We've been playing through a copy of Mass Effect 3 on the laptop for a while now. We can ran the game maxed out, with absolutely no sign of slowdown whatsoever. The same applies to Battlefield 3 which hits a smooth FPS on "ultra" with little problems. You might want to keep it on high to ensure a totally fluid experience, but essentially, this laptop is a gaming beast.
Connecting the hardware up to a 1080p monitor via HDMI and then cranking up the in game resolution, we saw a frame rate drop of about 10 fps, enough to do away with any chances of running Battlefield 3 on ultra settings. Still, the game was more than playable on high. Incredibly, despite the huge load something like Battlefield 3 would place on the card, we still managed to get around two hours of playtime from the battery. This is extremely impressive for a laptop of this size.
Aside from the graphics card, the Acer is a bit less fun. The Core i5 processor inside is decent enough, and is clocked at 1.6 GHz. 4GB of RAM is adequate as is the 450 GB hard drive. You do probably want to go for the 256GB solid state option, as it will speed up a lot of conventional Ultrabook tasks such as wake times and boots.
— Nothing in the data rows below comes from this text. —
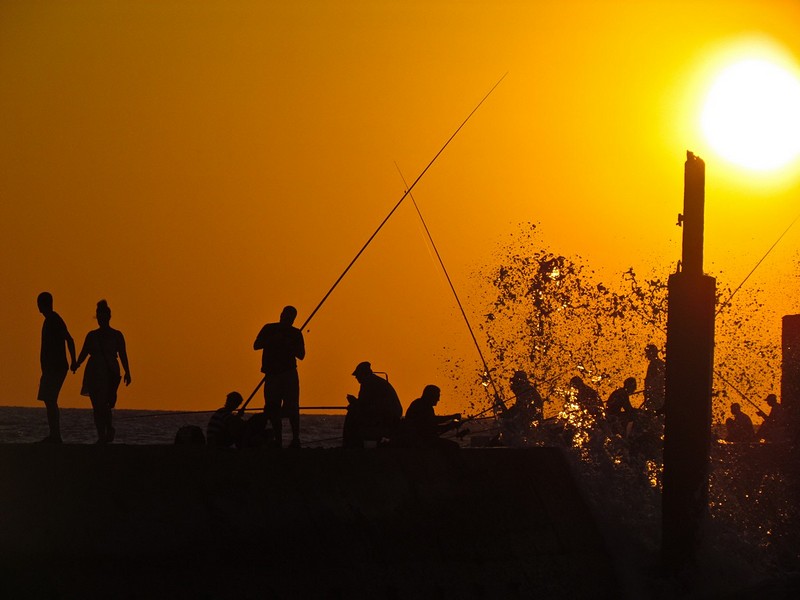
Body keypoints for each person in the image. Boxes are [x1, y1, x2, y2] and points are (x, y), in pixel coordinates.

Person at [73, 300, 131, 444]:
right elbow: (84, 352)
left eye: (103, 317)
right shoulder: (91, 335)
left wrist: (128, 372)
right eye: (99, 317)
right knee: (96, 405)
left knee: (105, 403)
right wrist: (76, 364)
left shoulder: (117, 335)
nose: (101, 319)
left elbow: (123, 354)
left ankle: (108, 430)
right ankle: (101, 435)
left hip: (109, 372)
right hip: (93, 371)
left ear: (108, 317)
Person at [254, 305, 305, 449]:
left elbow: (301, 355)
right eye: (286, 316)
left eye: (291, 318)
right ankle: (278, 440)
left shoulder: (295, 334)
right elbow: (256, 345)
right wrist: (272, 340)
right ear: (281, 315)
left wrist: (290, 346)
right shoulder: (269, 328)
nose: (288, 320)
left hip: (289, 374)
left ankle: (296, 439)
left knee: (293, 407)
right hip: (272, 374)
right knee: (272, 407)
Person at [36, 292, 77, 443]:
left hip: (56, 367)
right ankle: (54, 434)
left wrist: (74, 360)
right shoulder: (50, 320)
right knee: (49, 400)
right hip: (50, 368)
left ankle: (55, 435)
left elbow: (69, 340)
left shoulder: (54, 320)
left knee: (50, 399)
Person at [343, 361, 403, 448]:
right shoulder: (376, 381)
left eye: (357, 375)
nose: (356, 377)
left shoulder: (368, 383)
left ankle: (352, 446)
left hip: (386, 417)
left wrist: (353, 402)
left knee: (352, 415)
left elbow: (363, 404)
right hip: (389, 415)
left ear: (363, 374)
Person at [400, 384, 461, 449]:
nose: (438, 399)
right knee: (454, 446)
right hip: (420, 441)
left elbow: (432, 424)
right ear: (431, 395)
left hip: (421, 440)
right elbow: (431, 425)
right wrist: (451, 421)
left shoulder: (421, 404)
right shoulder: (421, 406)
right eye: (437, 396)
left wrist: (450, 424)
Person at [642, 344, 665, 414]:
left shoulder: (653, 365)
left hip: (655, 396)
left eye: (647, 353)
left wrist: (648, 392)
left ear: (652, 353)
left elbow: (652, 381)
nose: (646, 355)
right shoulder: (662, 364)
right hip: (658, 395)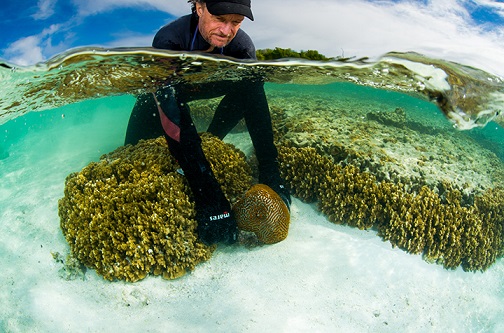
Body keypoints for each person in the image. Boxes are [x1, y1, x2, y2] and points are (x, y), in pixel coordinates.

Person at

Boot times aren't helped by the horrendous load of software that Acer dumps on to the laptop. We are sure that some will find them useful, but let us decide whether we want them or not, rather than having to clear out the system. It's a gripe we have with most laptops we review.
Thank God a manufacturer has finally stopped trying to rip-off the design of the MacBook Air and done something different with the Ultrabook concept. This is a laptop that certainly looks unique, or at least unique in how boring it is. There is not a single thing to get excited about with the M3 other than that it turns on and off and runs games like nothing else. The trackpad is a tad dodgy, but works. The keyboard is nice enough, the whole thing is just acceptable, but in a very unexciting way.
Some may enjoy this, but with a product this premium we want to see something a bit more innovative, particularly given its power capabilities. Instead Acer has gone for a black slab approach. This is a real shame as the internals are so impressive, a decent shell would have had us sold. In the end, if you are just after it for its internals, you won't be disappointed.
One of the main reasons we had Battlefield 3 running so high was partly thanks to the M3’s 15-inch display, which runs at 1366 x 768 resolution. This is disappointingly low for such a big screen - again, a shame as we know the 640m could be put to use in 1080p form and still do well enough. Even so, the actual panel is nice, well saturated and bright - just don’t expect top notch viewing angles.
Because the M3 is a sort of quasi-ultrabook, it lacks a lot of the connectivity you get with something that has a bit more size to play with. A DVD drive is present as are a trio of USBs, one of which is 3.0 capable. There's HDMI on the back, and an Ethernet port, headphone jack and an SD card reader. That's it. Not hugely comprehensive then.
The M3 does seem to be made from some absurdly fingerprint friendly material. After only a few seconds of having the laptop near our hands, it appeared covered in marks and smudges. You might point the finger at our KFC habit, but this was before our daily bargain bucket. Best keep a micro-fibre cloth nearby if you want it looking swish.
At £600 the M3 offers fairly persuasive value for money. It also makes it one of the cheaper Ultrabooks - funny, given it doesn't really deserve the name. It should fall into a new category altogether, aimed directly at those who want to game on the go. For this, the M3 is the best we have seen. If, however, you are about to consider it as a thin laptop purchase, don’t, there is a lot better out there.
What it has told us is what we can expect from this generation of mobile GPUs. Thinner, lighter and less power hungry, they can now very clearly rival the desktop. Lets just wait until someone wraps it all up in a package that looks a bit nicer.